Print every line of the listing below without any changes, leaving out the pictures.

▽

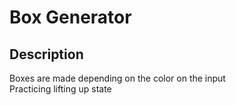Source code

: # Box Generator

## Description
Boxes are made depending on the color on the input  
Practicing lifting up state
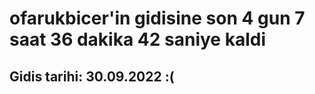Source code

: # ofarukbicer'in gidisine son 4 gun 7 saat 36 dakika 42 saniye kaldi

## Gidis tarihi: 30.09.2022 :(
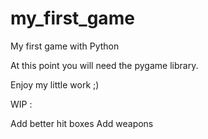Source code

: # my_first_game
My first game with Python

At this point you will need the pygame library.

Enjoy my little work ;)

WIP : 

Add better hit boxes
Add weapons
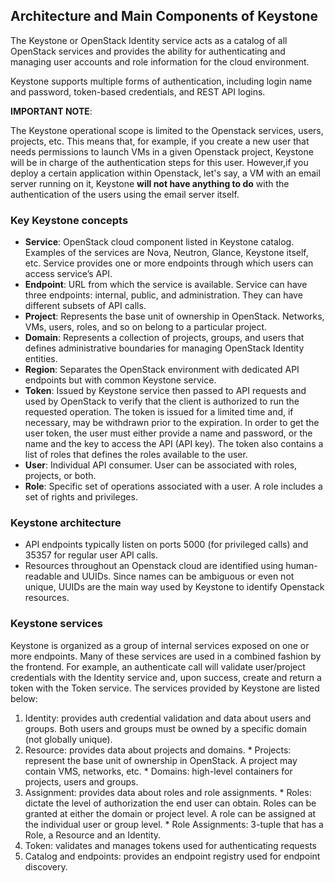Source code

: ## Architecture and Main Components of Keystone

The Keystone or OpenStack Identity service acts as a catalog of all OpenStack 
services and provides the ability for authenticating and managing user accounts 
and role information for the cloud environment. 

Keystone supports multiple forms of authentication, including login name and
password, token-based credentials, and REST API logins. 

__IMPORTANT NOTE__: 

  The Keystone operational scope is limited to the Openstack services, users, 
  projects, etc. This means that, for example, if you create a new user that 
  needs permissions to launch VMs in a given Openstack project, Keystone will 
  be in charge of the authentication steps for this user. However,if you deploy 
  a certain application within Openstack, let's say, a VM with an email server 
  running on it, Keystone __will not have anything to do__ with the 
  authentication of the users using the email server itself. 
### Key Keystone concepts

* __Service__: OpenStack cloud component listed in Keystone catalog. 
Examples of the services are Nova, Neutron, Glance, Keystone itself, etc. 
Service provides one or more endpoints through which users can access 
service’s API.
* __Endpoint__: URL from which the service is available. Service can have 
three endpoints: internal, public, and administration. They can have different 
subsets of API calls. 
* __Project__: Represents the base unit of ownership in OpenStack. Networks,
VMs, users, roles, and so on belong to a particular project. 
* __Domain__: Represents a collection of projects, groups, and users that 
defines administrative boundaries for managing OpenStack Identity entities.
* __Region__: Separates the OpenStack environment with dedicated API 
endpoints but with common Keystone service.
* __Token__: Issued by Keystone service then passed to API requests and used
by OpenStack to verify that the client is authorized to run the requested
operation. The token is issued for a limited time and, if necessary, may be
withdrawn prior to the expiration. In order to get the user token, the user must
either provide a name and password, or the name and the key to access the
API (API key). The token also contains a list of roles that defines the roles
available to the user.
* __User__: Individual API consumer. User can be associated with roles, 
projects, or both.
* __Role__: Specific set of operations associated with a user. A role 
includes a set of rights and privileges.  

### Keystone architecture

  * API endpoints typically listen on ports 5000 (for privileged calls) and 
35357 for regular user API calls.
  * Resources throughout an Openstack cloud are identified using human-readable 
and UUIDs. Since names can be ambiguous or even not unique, UUIDs are the main
way used by Keystone to identify Openstack resources.


### Keystone services

Keystone is organized as a group of internal services exposed on one or more 
endpoints. Many of these services are used in a combined fashion by the 
frontend. For example, an authenticate call will validate user/project 
credentials with the Identity service and, upon success, create and return a 
token with the Token service. The services provided by Keystone are listed 
below:

  1. Identity: provides auth credential validation and data about users and 
groups. Both users and groups must be owned by a specific domain (not globally 
unique).
  2. Resource: provides data about projects and domains.
    * Projects: represent the base unit of ownership in OpenStack. A project 
      may contain VMS, networks, etc.
    * Domains: high-level containers for projects, users and groups.
  3. Assignment: provides data about roles and role assignments.
    * Roles: dictate the level of authorization the end user can obtain. Roles 
can be granted at either the domain or project level. A role can be assigned at 
the individual user or group level. 
    * Role Assignments: 3-tuple that has a Role, a Resource and an Identity.
  4. Token: validates and manages tokens used for authenticating requests
  5. Catalog and endpoints: provides an endpoint registry used for endpoint 
discovery.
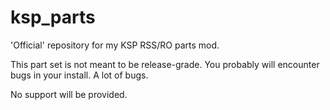 # ksp_parts
'Official' repository for my KSP RSS/RO parts mod.

This part set is not meant to be release-grade. You probably will encounter bugs in your install. A lot of bugs.

No support will be provided.
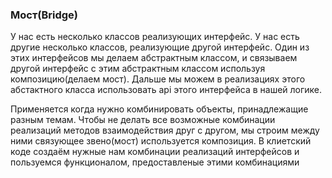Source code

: ### ****Мост(Bridge)****

У нас есть несколько классов реализующих интерфейс. У нас есть другие несколько классов, реализующие другой интерфейс. Один из этих интерфейсов мы делаем абстрактным классом, и связываем другой интерфейс с этим абстрактным классом используя композицию(делаем мост). Дальше мы можем в реализациях этого абстактного класса использовать api этого интерфейса в нашей логике.

Применяется когда нужно комбинировать объекты, принадлежащие разным темам. Чтобы не делать все возможные комбинации реализаций методов взаимодействия друг с другом, мы строим между ними связующее звено(мост) используется композиция. В клиетский коде создаём нужные нам комбинации реализаций интерфейсов и пользуемся функционалом, предоставленые этими комбинациями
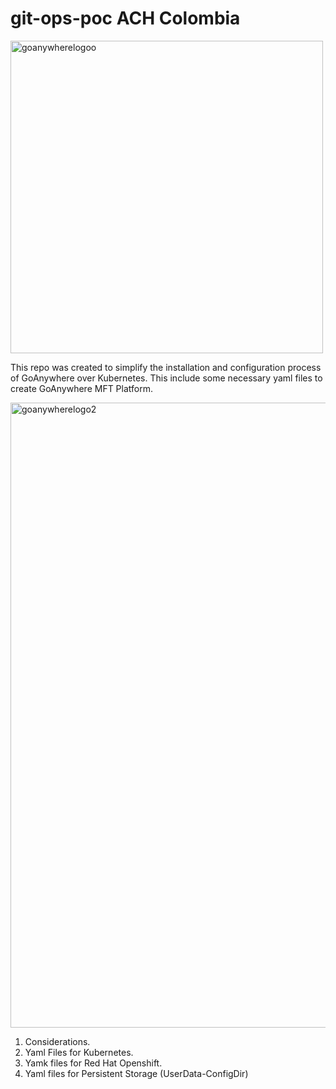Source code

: # git-ops-poc ACH Colombia

<img src="./goanywhere-logo-400x150.png" width="500" alt="goanywherelogoo"/>

This repo was created to simplify the installation and configuration process of GoAnywhere over Kubernetes. This include some necessary yaml files to create GoAnywhere MFT Platform.

<img src="./GoAnywhereMFT_Gateway_OneGateway_full.png" width="1000" alt="goanywherelogo2"/>

1. Considerations.
2. Yaml Files for Kubernetes.
3. Yamk files for Red Hat Openshift.
4. Yaml files for Persistent Storage (UserData-ConfigDir)
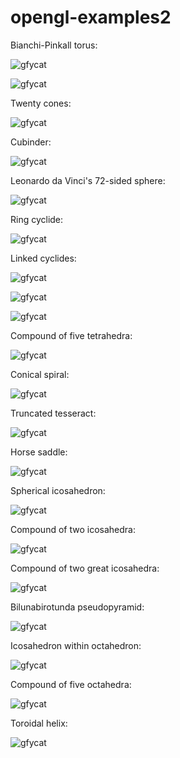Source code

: # opengl-examples2

Bianchi-Pinkall torus:

![gfycat](https://thumbs.gfycat.com/MetallicLimpEft-size_restricted.gif)

![gfycat](https://thumbs.gfycat.com/FormalConcernedAnnelid-size_restricted.gif)

Twenty cones:

![gfycat](https://thumbs.gfycat.com/DeepCluelessKissingbug-size_restricted.gif)

Cubinder:

![gfycat](https://thumbs.gfycat.com/ThatOccasionalGraysquirrel-size_restricted.gif)

Leonardo da Vinci's 72-sided sphere:

![gfycat](https://thumbs.gfycat.com/UnhealthyEdibleCheetah-size_restricted.gif)

Ring cyclide:

![gfycat](https://thumbs.gfycat.com/PertinentPepperyIrishwaterspaniel-size_restricted.gif)

Linked cyclides:

![gfycat](https://thumbs.gfycat.com/RealRigidBoa-size_restricted.gif)

![gfycat](https://thumbs.gfycat.com/PositiveDistantDove-size_restricted.gif)

![gfycat](https://thumbs.gfycat.com/NeighboringScientificHawaiianmonkseal-size_restricted.gif)

Compound of five tetrahedra:

![gfycat](https://thumbs.gfycat.com/DisfiguredAngelicCuckoo-size_restricted.gif)

Conical spiral:

![gfycat](https://thumbs.gfycat.com/MajorGenerousAlligatorgar-size_restricted.gif)

Truncated tesseract:

![gfycat](https://thumbs.gfycat.com/CleverFoolishAfricanmolesnake-size_restricted.gif)

Horse saddle:

![gfycat](https://thumbs.gfycat.com/InsecureAnxiousArcherfish-size_restricted.gif)

Spherical icosahedron:

![gfycat](https://thumbs.gfycat.com/CheapImmediateAppaloosa-size_restricted.gif)

Compound of two icosahedra:

![gfycat](https://thumbs.gfycat.com/QuerulousWigglyGibbon-size_restricted.gif)

Compound of two great icosahedra:

![gfycat](https://thumbs.gfycat.com/FavorableEntireEyas-size_restricted.gif)

Bilunabirotunda pseudopyramid:

![gfycat](https://thumbs.gfycat.com/PartialGoodnaturedLeonberger-size_restricted.gif)

Icosahedron within octahedron:

![gfycat](https://thumbs.gfycat.com/OrangeVictoriousHoneyeater-size_restricted.gif)

Compound of five octahedra:

![gfycat](https://thumbs.gfycat.com/WeightyBlondAmericanwigeon-size_restricted.gif)

Toroidal helix:

![gfycat](https://thumbs.gfycat.com/BrokenLonelyAxolotl-size_restricted.gif)
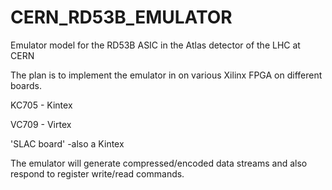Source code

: # CERN_RD53B_EMULATOR

Emulator model for the RD53B ASIC in the Atlas detector of the LHC at CERN

The plan is to implement the emulator in on various Xilinx FPGA on different boards.

KC705 - Kintex

VC709 - Virtex

'SLAC board' -also a Kintex

The emulator will generate compressed/encoded data streams and also respond to register write/read commands.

△

SOLVED PROBLEM:
Source code

: # Box Generator

## Description
Boxes are made depending on the color on the input  
Practicing lifting up state
Source code

: # ofarukbicer'in gidisine son 4 gun 7 saat 36 dakika 42 saniye kaldi

## Gidis tarihi: 30.09.2022 :(
Source code

: # my_first_game
My first game with Python

At this point you will need the pygame library.

Enjoy my little work ;)

WIP : 

Add better hit boxes
Add weapons
Source code

: ## Architecture and Main Components of Keystone

The Keystone or OpenStack Identity service acts as a catalog of all OpenStack 
services and provides the ability for authenticating and managing user accounts 
and role information for the cloud environment. 

Keystone supports multiple forms of authentication, including login name and
password, token-based credentials, and REST API logins. 

__IMPORTANT NOTE__: 

  The Keystone operational scope is limited to the Openstack services, users, 
  projects, etc. This means that, for example, if you create a new user that 
  needs permissions to launch VMs in a given Openstack project, Keystone will 
  be in charge of the authentication steps for this user. However,if you deploy 
  a certain application within Openstack, let's say, a VM with an email server 
  running on it, Keystone __will not have anything to do__ with the 
  authentication of the users using the email server itself. 
### Key Keystone concepts

* __Service__: OpenStack cloud component listed in Keystone catalog. 
Examples of the services are Nova, Neutron, Glance, Keystone itself, etc. 
Service provides one or more endpoints through which users can access 
service’s API.
* __Endpoint__: URL from which the service is available. Service can have 
three endpoints: internal, public, and administration. They can have different 
subsets of API calls. 
* __Project__: Represents the base unit of ownership in OpenStack. Networks,
VMs, users, roles, and so on belong to a particular project. 
* __Domain__: Represents a collection of projects, groups, and users that 
defines administrative boundaries for managing OpenStack Identity entities.
* __Region__: Separates the OpenStack environment with dedicated API 
endpoints but with common Keystone service.
* __Token__: Issued by Keystone service then passed to API requests and used
by OpenStack to verify that the client is authorized to run the requested
operation. The token is issued for a limited time and, if necessary, may be
withdrawn prior to the expiration. In order to get the user token, the user must
either provide a name and password, or the name and the key to access the
API (API key). The token also contains a list of roles that defines the roles
available to the user.
* __User__: Individual API consumer. User can be associated with roles, 
projects, or both.
* __Role__: Specific set of operations associated with a user. A role 
includes a set of rights and privileges.  

### Keystone architecture

  * API endpoints typically listen on ports 5000 (for privileged calls) and 
35357 for regular user API calls.
  * Resources throughout an Openstack cloud are identified using human-readable 
and UUIDs. Since names can be ambiguous or even not unique, UUIDs are the main
way used by Keystone to identify Openstack resources.


### Keystone services

Keystone is organized as a group of internal services exposed on one or more 
endpoints. Many of these services are used in a combined fashion by the 
frontend. For example, an authenticate call will validate user/project 
credentials with the Identity service and, upon success, create and return a 
token with the Token service. The services provided by Keystone are listed 
below:

  1. Identity: provides auth credential validation and data about users and 
groups. Both users and groups must be owned by a specific domain (not globally 
unique).
  2. Resource: provides data about projects and domains.
    * Projects: represent the base unit of ownership in OpenStack. A project 
      may contain VMS, networks, etc.
    * Domains: high-level containers for projects, users and groups.
  3. Assignment: provides data about roles and role assignments.
    * Roles: dictate the level of authorization the end user can obtain. Roles 
can be granted at either the domain or project level. A role can be assigned at 
the individual user or group level. 
    * Role Assignments: 3-tuple that has a Role, a Resource and an Identity.
  4. Token: validates and manages tokens used for authenticating requests
  5. Catalog and endpoints: provides an endpoint registry used for endpoint 
discovery.
 # ksp_parts
'Official' repository for my KSP RSS/RO parts mod.

This part set is not meant to be release-grade. You probably will encounter bugs in your install. A lot of bugs.

No support will be provided.
Source code

: ### ****Мост(Bridge)****

У нас есть несколько классов реализующих интерфейс. У нас есть другие несколько классов, реализующие другой интерфейс. Один из этих интерфейсов мы делаем абстрактным классом, и связываем другой интерфейс с этим абстрактным классом используя композицию(делаем мост). Дальше мы можем в реализациях этого абстактного класса использовать api этого интерфейса в нашей логике.

Применяется когда нужно комбинировать объекты, принадлежащие разным темам. Чтобы не делать все возможные комбинации реализаций методов взаимодействия друг с другом, мы строим между ними связующее звено(мост) используется композиция. В клиетский коде создаём нужные нам комбинации реализаций интерфейсов и пользуемся функционалом, предоставленые этими комбинациями
Source code

: # git-ops-poc ACH Colombia

<img src="./goanywhere-logo-400x150.png" width="500" alt="goanywherelogoo"/>

This repo was created to simplify the installation and configuration process of GoAnywhere over Kubernetes. This include some necessary yaml files to create GoAnywhere MFT Platform.

<img src="./GoAnywhereMFT_Gateway_OneGateway_full.png" width="1000" alt="goanywherelogo2"/>

1. Considerations.
2. Yaml Files for Kubernetes.
3. Yamk files for Red Hat Openshift.
4. Yaml files for Persistent Storage (UserData-ConfigDir)
Source code

: # opengl-examples2

Bianchi-Pinkall torus:

![gfycat](https://thumbs.gfycat.com/MetallicLimpEft-size_restricted.gif)

![gfycat](https://thumbs.gfycat.com/FormalConcernedAnnelid-size_restricted.gif)

Twenty cones:

![gfycat](https://thumbs.gfycat.com/DeepCluelessKissingbug-size_restricted.gif)

Cubinder:

![gfycat](https://thumbs.gfycat.com/ThatOccasionalGraysquirrel-size_restricted.gif)

Leonardo da Vinci's 72-sided sphere:

![gfycat](https://thumbs.gfycat.com/UnhealthyEdibleCheetah-size_restricted.gif)

Ring cyclide:

![gfycat](https://thumbs.gfycat.com/PertinentPepperyIrishwaterspaniel-size_restricted.gif)

Linked cyclides:

![gfycat](https://thumbs.gfycat.com/RealRigidBoa-size_restricted.gif)

![gfycat](https://thumbs.gfycat.com/PositiveDistantDove-size_restricted.gif)

![gfycat](https://thumbs.gfycat.com/NeighboringScientificHawaiianmonkseal-size_restricted.gif)

Compound of five tetrahedra:

![gfycat](https://thumbs.gfycat.com/DisfiguredAngelicCuckoo-size_restricted.gif)

Conical spiral:

![gfycat](https://thumbs.gfycat.com/MajorGenerousAlligatorgar-size_restricted.gif)

Truncated tesseract:

![gfycat](https://thumbs.gfycat.com/CleverFoolishAfricanmolesnake-size_restricted.gif)

Horse saddle:

![gfycat](https://thumbs.gfycat.com/InsecureAnxiousArcherfish-size_restricted.gif)

Spherical icosahedron:

![gfycat](https://thumbs.gfycat.com/CheapImmediateAppaloosa-size_restricted.gif)

Compound of two icosahedra:

![gfycat](https://thumbs.gfycat.com/QuerulousWigglyGibbon-size_restricted.gif)

Compound of two great icosahedra:

![gfycat](https://thumbs.gfycat.com/FavorableEntireEyas-size_restricted.gif)

Bilunabirotunda pseudopyramid:

![gfycat](https://thumbs.gfycat.com/PartialGoodnaturedLeonberger-size_restricted.gif)

Icosahedron within octahedron:

![gfycat](https://thumbs.gfycat.com/OrangeVictoriousHoneyeater-size_restricted.gif)

Compound of five octahedra:

![gfycat](https://thumbs.gfycat.com/WeightyBlondAmericanwigeon-size_restricted.gif)

Toroidal helix:

![gfycat](https://thumbs.gfycat.com/BrokenLonelyAxolotl-size_restricted.gif)
Source code

: # CERN_RD53B_EMULATOR

Emulator model for the RD53B ASIC in the Atlas detector of the LHC at CERN

The plan is to implement the emulator in on various Xilinx FPGA on different boards.

KC705 - Kintex

VC709 - Virtex

'SLAC board' -also a Kintex

The emulator will generate compressed/encoded data streams and also respond to register write/read commands.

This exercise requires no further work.